Spark Streaming + Kafka Integration Guide

Apache Kafka is publish-subscribe messaging rethought as a distributed, partitioned, replicated commit log service. Here we explain how to configure Spark Streaming to receive data from Kafka.

  1. Linking: In your SBT/Maven projrect definition, link your streaming application against the following artifact (see Linking section in the main programming guide for further information).

     groupId = org.apache.spark
     artifactId = spark-streaming-kafka_2.10
     version = 1.1.1
    
  2. Programming: In the streaming application code, import KafkaUtils and create input DStream as follows.

     import org.apache.spark.streaming.kafka._
    
     val kafkaStream = KafkaUtils.createStream(
     	streamingContext, [zookeeperQuorum], [group id of the consumer], [per-topic number of Kafka partitions to consume])
    

    See the API docs and the example.

     import org.apache.spark.streaming.kafka.*;
    
     JavaPairReceiverInputDStream<String, String> kafkaStream = KafkaUtils.createStream(
     	streamingContext, [zookeeperQuorum], [group id of the consumer], [per-topic number of Kafka partitions to consume]);
    

    See the API docs and the example.

    Points to remember:

    • Topic partitions in Kafka does not correlate to partitions of RDDs generated in Spark Streaming. So increasing the number of topic-specific partitions in the KafkaUtils.createStream() only increases the number of threads using which topics that are consumed within a single receiver.

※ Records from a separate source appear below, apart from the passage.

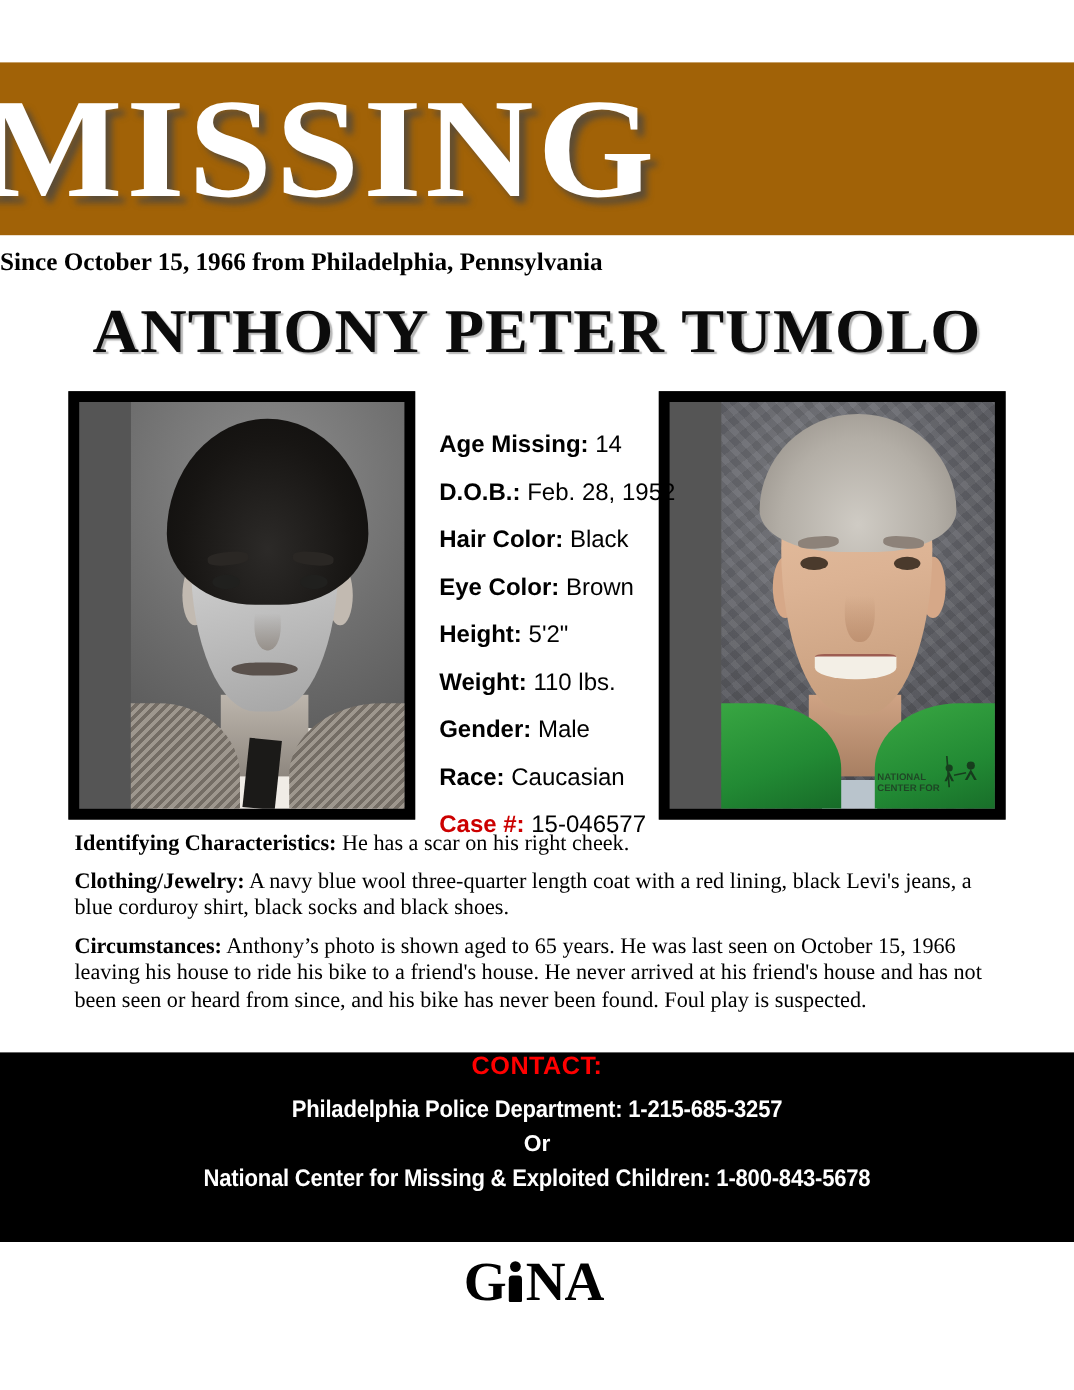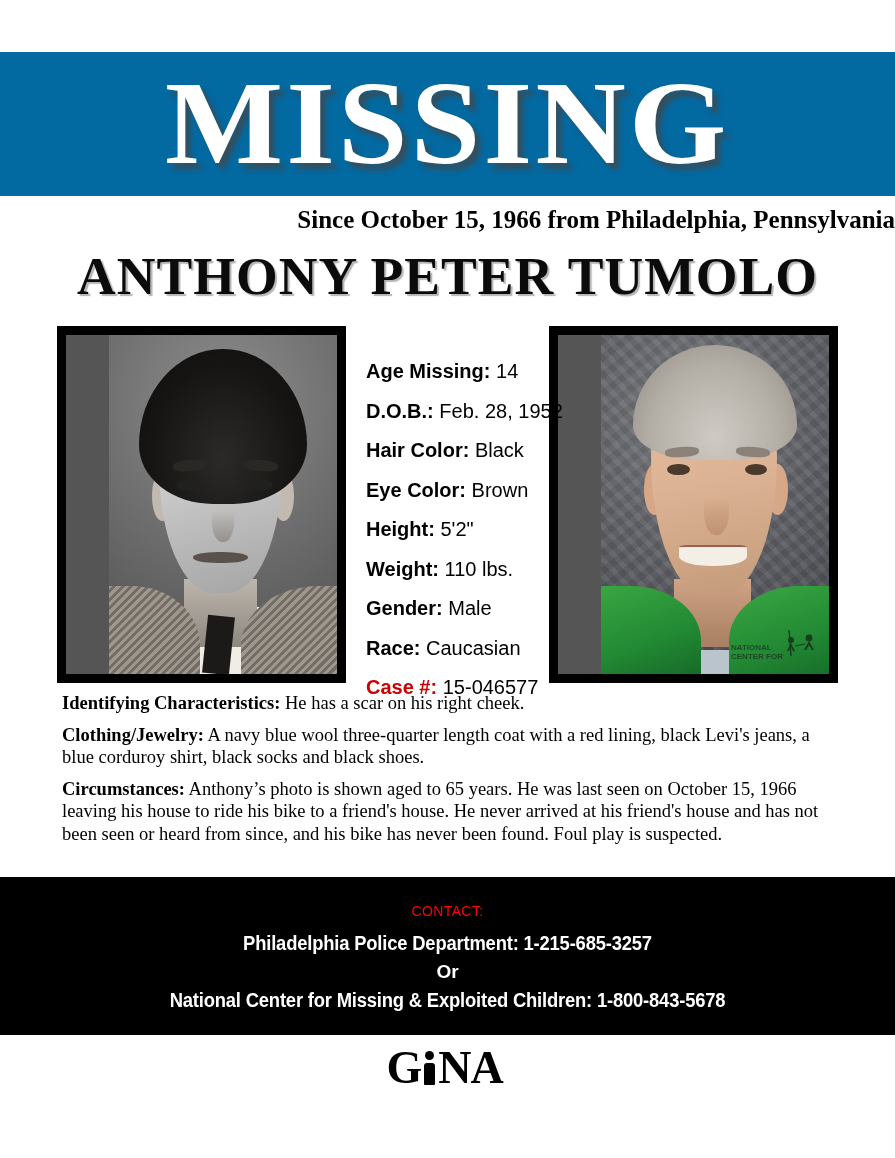"MISSING" .banner { background: #0369a1 -> #a16207; justify-content: center -> none }
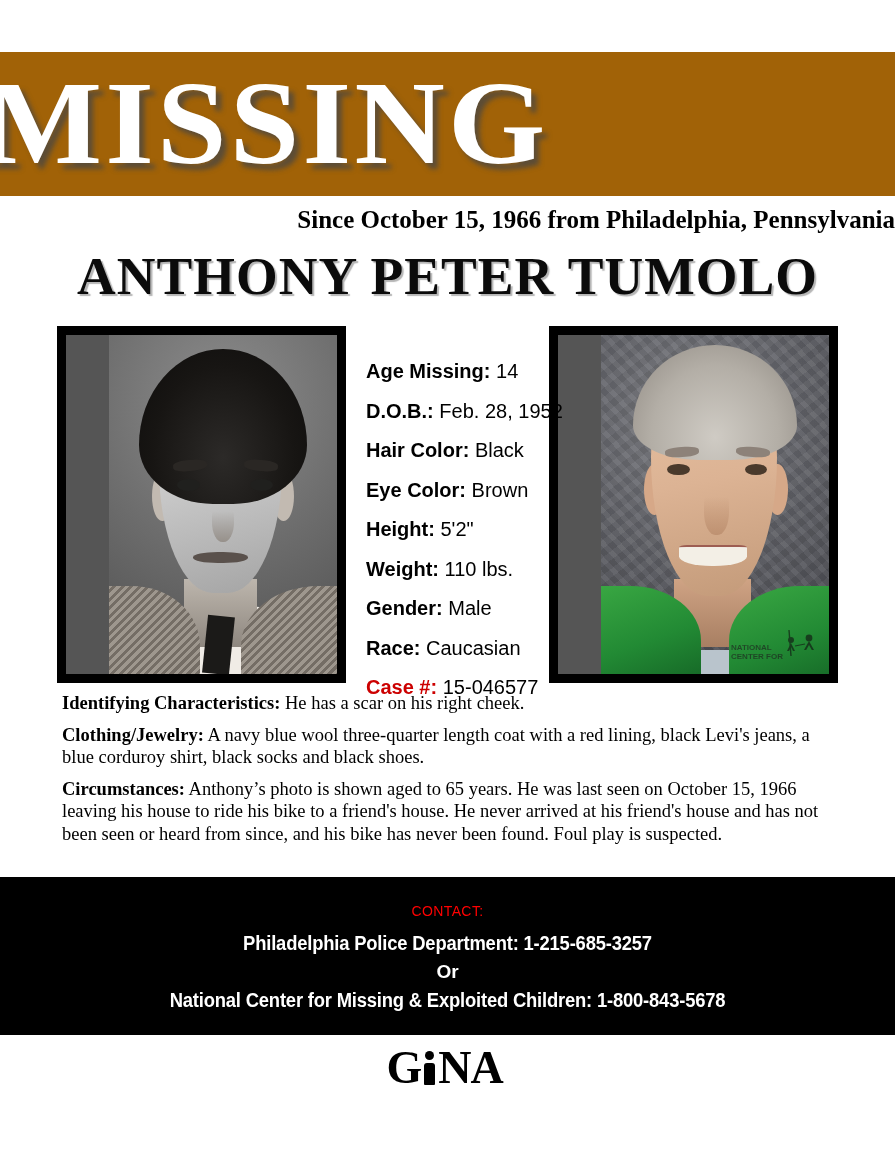"Since October 15, 1966 from" .since-line { font-size: 25px -> 21px; text-align: right -> left }
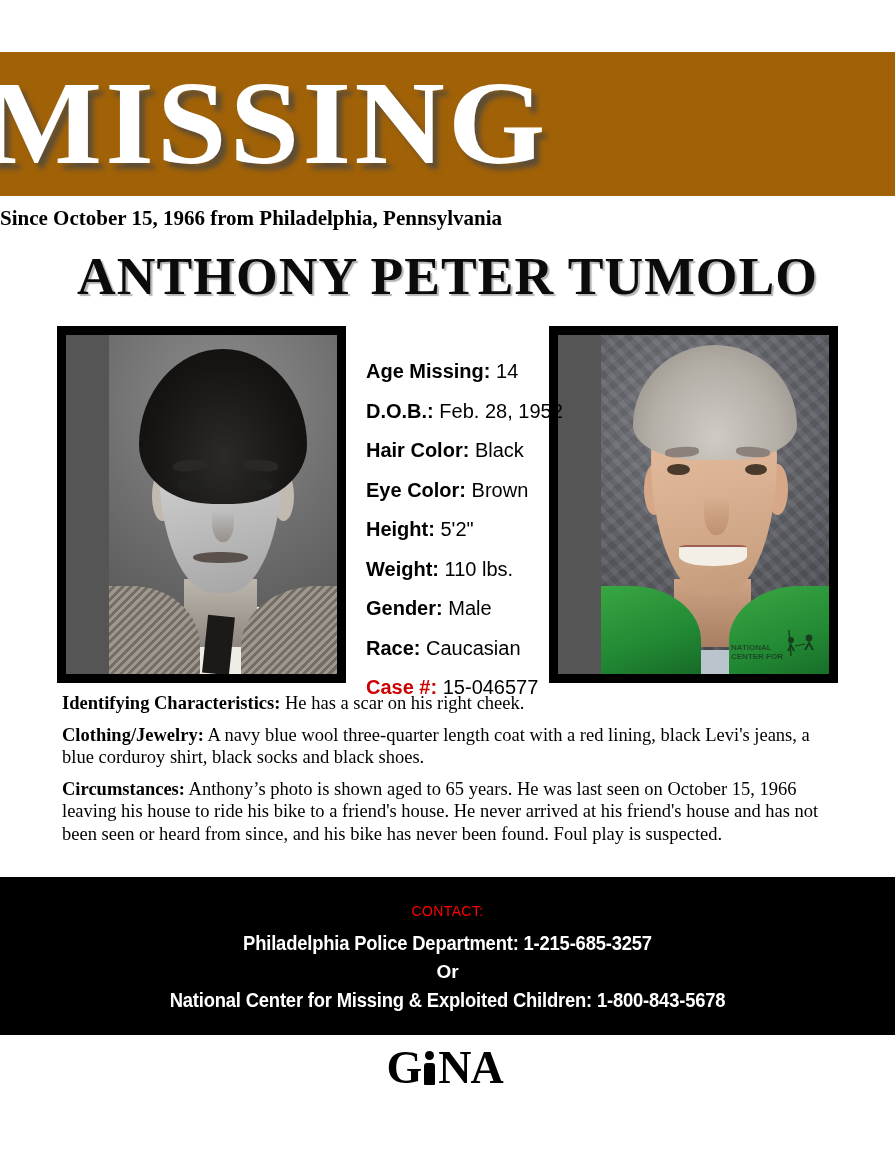"CONTACT:" .contact-heading { font-size: 14px -> 21px; font-weight: normal -> bold; padding-top: 26px -> none }
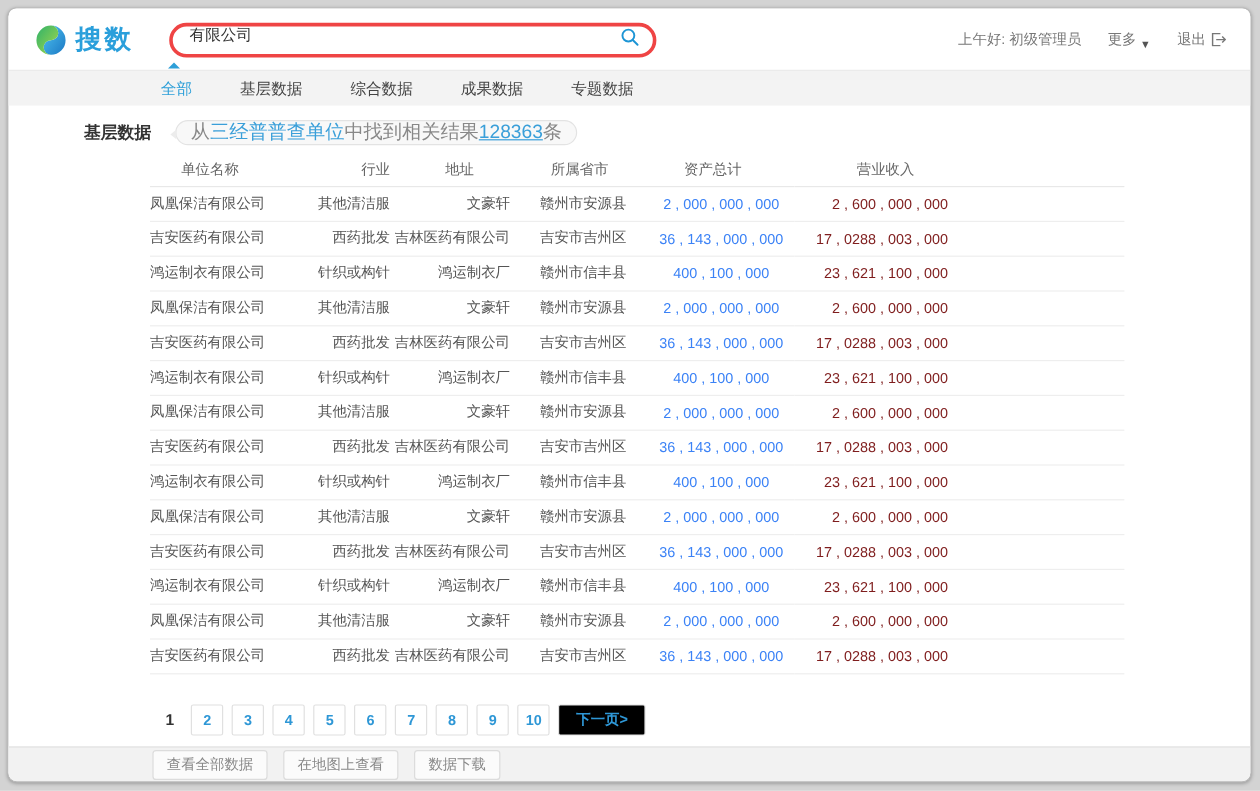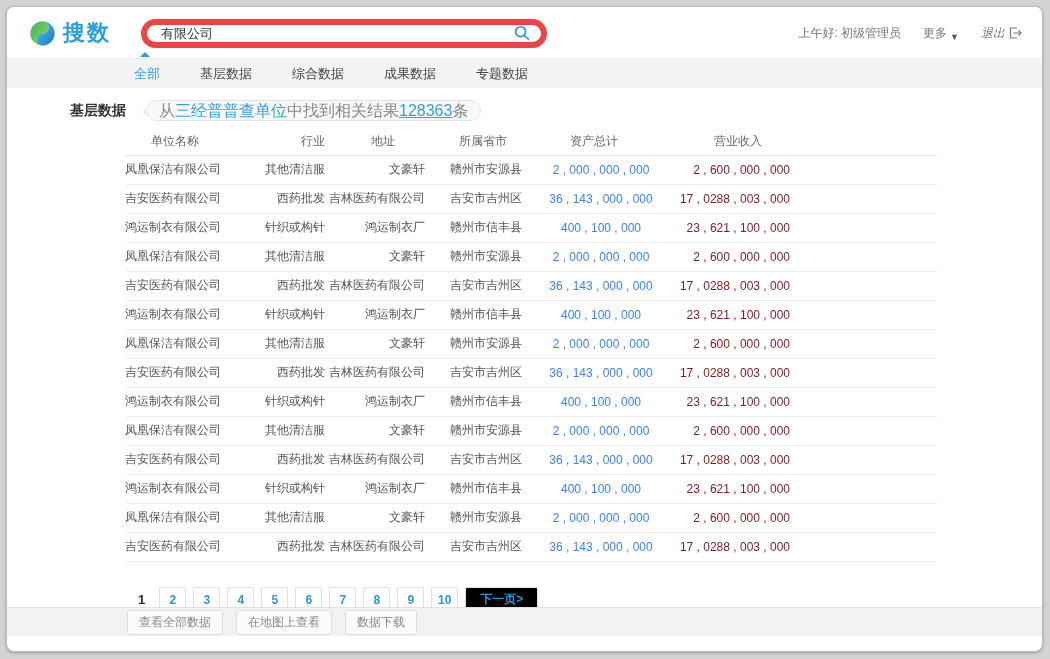"有限公司" .search-box { align-items: flex-end -> flex-start; border: 6px solid #ef4444 -> 3px solid #ef4444 }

It does not increase the parallelism of Spark in processing the data. Refer to the main document for more information on that.

    • Multiple Kafka input DStreams can be created with different groups and topics for parallel receiving of data using multiple receivers.

  3. Deploying: Package spark-streaming-kafka_2.10 and its dependencies (except spark-core_2.10 and spark-streaming_2.10 which are provided by spark-submit) into the application JAR. Then use spark-submit to launch your application (see Deploying section in the main programming guide).